1. An apparently healthy child is most likely to be struck by uncontrollable diarrhea:
a. In the very long airport security line, just after checking the luggage containing all the spare clothes, and before a long flight that you really can’t miss.
b. While visiting the lovely home of a distant relative, where there is one bathroom for forty guests.
c. In the middle of a municipal bus ride through a less-than-attractive and unfamiliar neighborhood.
2. Estimate, to the nearest $10, how much we spent on “souvenirs” (aka “priceless treasures” or plastic junk) for the kids.
3. On a six day vacation to an area of the country known for good restaurants and fine cuisine, how many days does Carl eat pepperoni pizza?
4. On a car ride through a beautiful redwood forest, you stop to:
a. Take in the view from the scenic lookout
b. Let someone pee, incidentally in a giant grove of skunkweed
c. Photograph the kids with a giant redwood tree
d. Administer fresh air and the “of course you are not car sick, what are you talking about?” speech.

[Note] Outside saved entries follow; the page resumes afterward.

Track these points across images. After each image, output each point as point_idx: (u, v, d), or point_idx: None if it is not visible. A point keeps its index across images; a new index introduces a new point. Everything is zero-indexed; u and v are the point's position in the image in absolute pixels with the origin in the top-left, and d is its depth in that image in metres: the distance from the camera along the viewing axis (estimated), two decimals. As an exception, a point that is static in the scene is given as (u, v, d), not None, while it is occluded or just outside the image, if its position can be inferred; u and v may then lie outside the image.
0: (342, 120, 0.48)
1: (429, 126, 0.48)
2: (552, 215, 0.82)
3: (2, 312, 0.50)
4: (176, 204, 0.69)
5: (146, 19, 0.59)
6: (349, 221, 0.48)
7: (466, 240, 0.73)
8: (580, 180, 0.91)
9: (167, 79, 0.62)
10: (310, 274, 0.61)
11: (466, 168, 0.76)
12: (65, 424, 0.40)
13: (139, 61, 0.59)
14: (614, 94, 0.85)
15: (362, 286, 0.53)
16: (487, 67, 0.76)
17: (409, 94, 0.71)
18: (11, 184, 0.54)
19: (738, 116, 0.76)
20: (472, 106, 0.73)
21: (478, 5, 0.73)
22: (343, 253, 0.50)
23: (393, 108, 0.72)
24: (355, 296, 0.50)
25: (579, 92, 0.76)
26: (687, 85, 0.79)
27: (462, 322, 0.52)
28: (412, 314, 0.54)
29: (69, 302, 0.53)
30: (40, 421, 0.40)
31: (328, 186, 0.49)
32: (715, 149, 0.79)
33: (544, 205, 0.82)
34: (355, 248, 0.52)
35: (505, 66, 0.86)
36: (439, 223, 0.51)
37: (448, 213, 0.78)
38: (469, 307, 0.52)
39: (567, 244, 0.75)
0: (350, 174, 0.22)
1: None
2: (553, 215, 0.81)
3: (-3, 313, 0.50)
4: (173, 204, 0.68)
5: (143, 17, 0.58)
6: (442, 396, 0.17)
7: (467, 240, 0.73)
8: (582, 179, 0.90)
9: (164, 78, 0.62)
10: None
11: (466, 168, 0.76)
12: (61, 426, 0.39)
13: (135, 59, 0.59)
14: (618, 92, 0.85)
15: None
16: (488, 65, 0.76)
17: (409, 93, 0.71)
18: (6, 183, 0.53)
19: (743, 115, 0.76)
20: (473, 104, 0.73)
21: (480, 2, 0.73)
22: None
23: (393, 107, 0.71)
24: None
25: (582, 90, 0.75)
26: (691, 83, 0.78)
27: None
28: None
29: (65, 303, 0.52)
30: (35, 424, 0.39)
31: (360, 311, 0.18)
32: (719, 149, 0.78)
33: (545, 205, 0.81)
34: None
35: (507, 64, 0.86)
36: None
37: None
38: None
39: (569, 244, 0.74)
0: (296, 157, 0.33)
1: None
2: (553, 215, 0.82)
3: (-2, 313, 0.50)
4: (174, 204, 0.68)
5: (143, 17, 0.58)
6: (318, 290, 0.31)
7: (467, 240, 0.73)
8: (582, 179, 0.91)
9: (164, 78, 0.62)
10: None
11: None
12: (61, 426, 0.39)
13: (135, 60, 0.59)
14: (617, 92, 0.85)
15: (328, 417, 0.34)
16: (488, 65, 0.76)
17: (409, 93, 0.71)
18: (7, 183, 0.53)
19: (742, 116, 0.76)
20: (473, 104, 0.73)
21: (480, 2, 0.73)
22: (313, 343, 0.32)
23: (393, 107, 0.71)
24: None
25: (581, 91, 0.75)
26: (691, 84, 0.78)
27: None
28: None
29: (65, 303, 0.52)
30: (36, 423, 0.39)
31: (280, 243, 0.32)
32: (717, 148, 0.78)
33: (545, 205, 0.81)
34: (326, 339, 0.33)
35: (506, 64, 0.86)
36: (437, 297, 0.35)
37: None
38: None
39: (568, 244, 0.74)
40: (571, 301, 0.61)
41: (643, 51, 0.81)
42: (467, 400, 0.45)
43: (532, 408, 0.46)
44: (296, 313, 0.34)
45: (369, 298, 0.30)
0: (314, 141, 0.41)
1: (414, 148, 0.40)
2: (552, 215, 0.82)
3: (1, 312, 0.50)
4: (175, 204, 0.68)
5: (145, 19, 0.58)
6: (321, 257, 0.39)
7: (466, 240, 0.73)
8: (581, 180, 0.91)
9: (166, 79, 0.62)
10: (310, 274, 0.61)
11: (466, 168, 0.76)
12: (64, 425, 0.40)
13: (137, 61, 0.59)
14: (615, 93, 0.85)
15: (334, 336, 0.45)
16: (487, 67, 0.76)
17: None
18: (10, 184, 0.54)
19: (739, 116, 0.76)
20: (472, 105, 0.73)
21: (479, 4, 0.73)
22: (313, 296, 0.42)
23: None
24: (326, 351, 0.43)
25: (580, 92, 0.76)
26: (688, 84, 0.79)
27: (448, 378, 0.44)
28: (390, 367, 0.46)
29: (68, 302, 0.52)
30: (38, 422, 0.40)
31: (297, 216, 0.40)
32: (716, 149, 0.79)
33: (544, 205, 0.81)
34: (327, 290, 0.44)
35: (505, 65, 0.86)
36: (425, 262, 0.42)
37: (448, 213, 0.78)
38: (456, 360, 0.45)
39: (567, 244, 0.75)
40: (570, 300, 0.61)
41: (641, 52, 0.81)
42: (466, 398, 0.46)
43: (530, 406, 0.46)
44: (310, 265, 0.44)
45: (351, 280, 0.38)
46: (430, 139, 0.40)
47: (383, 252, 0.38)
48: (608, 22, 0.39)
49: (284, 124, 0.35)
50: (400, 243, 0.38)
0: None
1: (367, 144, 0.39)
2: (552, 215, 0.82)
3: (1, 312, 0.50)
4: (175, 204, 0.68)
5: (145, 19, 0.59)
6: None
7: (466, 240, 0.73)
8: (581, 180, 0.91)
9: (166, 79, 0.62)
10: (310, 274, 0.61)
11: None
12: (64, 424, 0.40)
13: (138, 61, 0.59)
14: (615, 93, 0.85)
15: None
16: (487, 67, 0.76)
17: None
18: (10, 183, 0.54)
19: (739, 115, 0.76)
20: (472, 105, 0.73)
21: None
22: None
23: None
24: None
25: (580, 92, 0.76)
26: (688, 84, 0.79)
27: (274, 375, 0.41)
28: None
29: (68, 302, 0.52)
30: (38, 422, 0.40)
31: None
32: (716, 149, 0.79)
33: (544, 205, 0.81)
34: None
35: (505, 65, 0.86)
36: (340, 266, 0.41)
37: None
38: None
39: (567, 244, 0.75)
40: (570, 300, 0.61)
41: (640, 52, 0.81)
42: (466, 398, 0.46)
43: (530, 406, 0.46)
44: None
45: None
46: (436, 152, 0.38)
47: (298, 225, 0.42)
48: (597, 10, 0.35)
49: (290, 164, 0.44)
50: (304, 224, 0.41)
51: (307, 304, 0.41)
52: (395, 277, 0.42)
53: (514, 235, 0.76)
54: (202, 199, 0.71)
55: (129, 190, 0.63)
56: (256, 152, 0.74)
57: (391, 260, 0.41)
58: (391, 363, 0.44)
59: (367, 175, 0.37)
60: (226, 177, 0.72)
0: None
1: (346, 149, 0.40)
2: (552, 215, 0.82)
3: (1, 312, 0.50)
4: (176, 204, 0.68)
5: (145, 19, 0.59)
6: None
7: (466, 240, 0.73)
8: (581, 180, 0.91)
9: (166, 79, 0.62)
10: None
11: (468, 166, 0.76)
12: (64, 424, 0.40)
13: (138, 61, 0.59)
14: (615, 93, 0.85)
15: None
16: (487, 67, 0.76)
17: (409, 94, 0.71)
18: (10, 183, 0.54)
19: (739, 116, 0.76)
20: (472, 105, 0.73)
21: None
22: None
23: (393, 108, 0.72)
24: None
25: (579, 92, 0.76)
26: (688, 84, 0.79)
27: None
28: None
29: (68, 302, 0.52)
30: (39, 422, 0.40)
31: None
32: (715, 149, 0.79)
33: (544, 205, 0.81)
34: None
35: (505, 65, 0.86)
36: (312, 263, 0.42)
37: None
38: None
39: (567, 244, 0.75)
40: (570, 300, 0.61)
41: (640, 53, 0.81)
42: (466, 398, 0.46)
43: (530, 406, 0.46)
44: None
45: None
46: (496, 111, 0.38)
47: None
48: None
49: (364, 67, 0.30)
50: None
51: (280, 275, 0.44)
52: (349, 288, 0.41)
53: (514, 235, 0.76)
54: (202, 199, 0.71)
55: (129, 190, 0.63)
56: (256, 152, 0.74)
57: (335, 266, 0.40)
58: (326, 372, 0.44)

5. Describe the appropriate emergency procedures when your precious child vomits all over the back seat and you are 25 miles into a 40 mile stretch of twisty roads. You have no plastic bags, no paper towels, no water, no extra clothes, no rubber gloves, and no cleaning supplies of any kind. Bonus points for strategizing how to get the child back into the car for the rest of the ride.
6. You are driving through wine-making country. The weather is perfect and the scenery beautiful. You decide to stop for lunch:
a. On the terrace of a café advertising tasty creative dishes made with locally-grown ingredients. b. You don’t. Instead, you grab a plate of cheese, charcuterie, fruit, and crackers and enjoy it with a nice half bottle at your next winery stop. c. At the Taco Bell/KFC in the gas station near the freeway entrance ramp. We’re back from a few days far away at a family reunion, and my quiz had nothing to do with the high points. It was wonderful. No one wanted to come home. I am trying to get back into the regular life groove today, and it’s not much fun so far.
Answers: 1. a.; 2. $115, but I could be forgetting something; 3. Four, I think; 4. b and d; 5. We stripped him to his underwear, used a map to mop up what we could, had him swish the dregs of a lemonade to rinse his mouth, used a tablespoon of flat diet soda to rinse our hands, and it was so awful I don’t remember the rest; 6. If you picked anything but c., you’ve never traveled with little kids.